In het koor van de kerk bevindt
zich ook de grafsteen van de eerder genoemde Reinier van Haeften en Adriana
Maria de Cocq van Delwijnen. Door het vroege overlijden van zijn vader Walraven
van Haeften (1600-1657) kwam Reinier al op 13-jarige leeftijd in het bezit van
de heerlijkheid Ophemert en Zennewijnen. Door zijn huwelijk met Adriana Maria
verwierf hij ook de heerlijkheid Wadenoijen. Reinier en Adriana Maria gelden
als de oudst bekende lidmaten van de kerk uit het geslacht Van Haeften.
Koperen plaat ter
nagedachtenis aan Margriet Anne baronesse van Haeften
|
Aan de muur van het koor zijn een
viertal koperen platen bevestigd, die afkomstig zijn uit de grafkelder van de
familie Van Haeften op de begraafplaats aan de zuidmuur van de kerk. Deze
platen hebben op de lijkkisten gezeten.
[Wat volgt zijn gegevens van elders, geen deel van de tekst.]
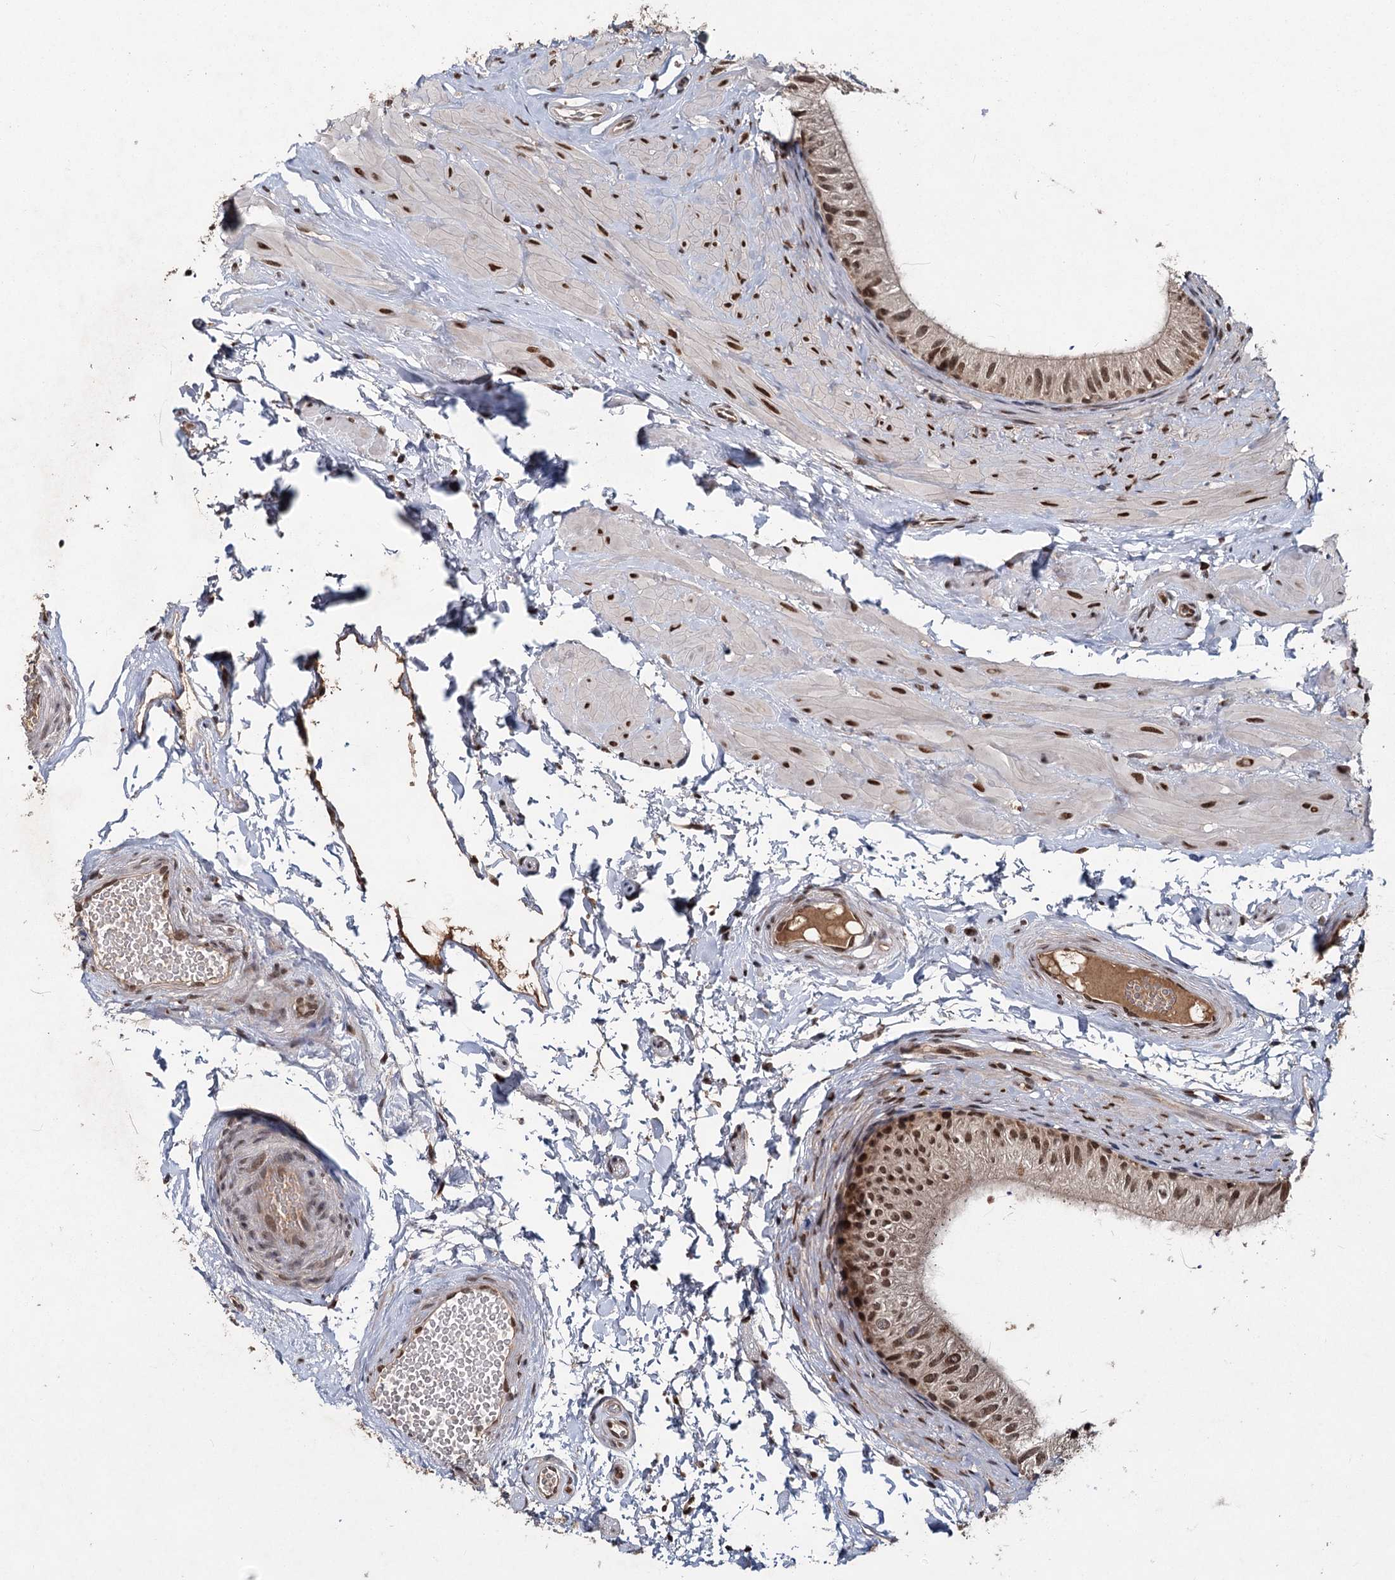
{"staining": {"intensity": "moderate", "quantity": ">75%", "location": "nuclear"}, "tissue": "epididymis", "cell_type": "Glandular cells", "image_type": "normal", "snomed": [{"axis": "morphology", "description": "Normal tissue, NOS"}, {"axis": "topography", "description": "Epididymis"}], "caption": "The image exhibits immunohistochemical staining of unremarkable epididymis. There is moderate nuclear positivity is seen in about >75% of glandular cells. The protein is shown in brown color, while the nuclei are stained blue.", "gene": "MYG1", "patient": {"sex": "male", "age": 50}}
Het zijn de platen van Margriet Anne
baronesse van Haeften, de oudste dochter van diplomaat Reinier van Haeften
(1729-1800) en Jeanne Kick (1758-1799) en de laatste Vrouwe van Ophemert en
Zennewijnen uit de familie Van Haeften, Arnolda Margaretha van Haeften-Mackay
(1771-1849), de tweede echtgenote van Barthold de Cocq van Haeften (1755-1808),
van Margriet Bartholde de Cocq van Haeften en Constantia Louisa Arnoldina
Quarles de Quarles-de Cocq van Haeften (1802-1857), de jongste dochters van
Barthold de Cocq van Haeften en Arnolda Margaretha Mackay. Van de genoemde
dames heeft er nooit één in Ophemert gewoond, zij woonden op Kasteel Blitterswijk
in Wansum (L). Dat ze toch in Ophemert begraven zijn duidt op de bijzondere
band van de familie met het dorp.
De St. Maartenskerk is in het
bezit van een zilveren schotel en twee zilveren bekers, alle voorzien van het
wapen van de familie van Haeften, voor gebruik bij het Avondmaal. Schaal en
bekers zijn een geschenk van ‘de
Hoogwelgeboren Freules Van Haeften’, vermoedelijk de vier dochters van
Barthold de Cocq van Haeften. Het zouden echter ook de vier dochters van Reinier
van Haeften en Jeanne Kick geweest kunnen zijn.
Toegang tot de
grafkelder van de familie Van Haeften
|
Zoals al opgemerkt, op het
kerkhof langs de zuidmuur van de kerk bevindt zich de grafkelder van de familie
van Haeften. Naast de al genoemde personen vormt de kelder ook de laatste
rustplaats voor Anna Ursulina van Lynden van Hemmen (1728-1755) en haar man
Johan Walraven de Cocq van Haeften (1722-1782). Tegenwoordig is de toegang tot
de grafkelder dichtgemetseld om te voorkomen dat die onder water komt te staan.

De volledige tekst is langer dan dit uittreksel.